Aim of the task =>
Write out each line below precisely, passing over the pictures.

Collected data:
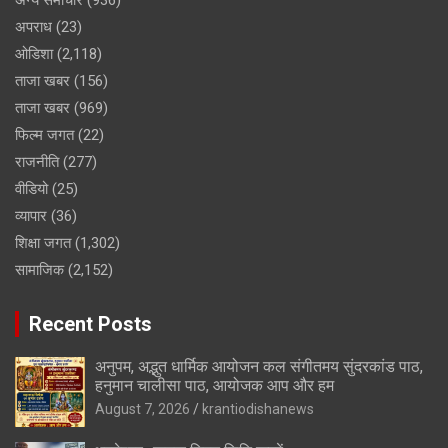
अपराध
(23)
ओडिशा
(2,118)
ताजा खबर
(156)
ताजा खबर
(969)
फिल्म जगत
(22)
राजनीति
(277)
वीडियो
(25)
व्यापार
(36)
शिक्षा जगत
(1,302)
सामाजिक
(2,152)
Recent Posts
अनुपम, अद्भुत धार्मिक आयोजन कल संगीतमय सुंदरकांड पाठ,
हनुमान चालीसा पाठ, आयोजक आप और हम
August 7, 2026
krantiodishanews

Solution for this problem =>
अपराध
(23)
ओडिशा
(2,118)
ताजा खबर
(156)
ताजा खबर
(969)
फिल्म जगत
(22)
राजनीति
(277)
वीडियो
(25)
व्यापार
(36)
शिक्षा जगत
(1,302)
सामाजिक
(2,152)
Recent Posts
अनुपम, अद्भुत धार्मिक आयोजन कल संगीतमय सुंदरकांड पाठ,
हनुमान चालीसा पाठ, आयोजक आप और हम
August 7, 2026
krantiodishanews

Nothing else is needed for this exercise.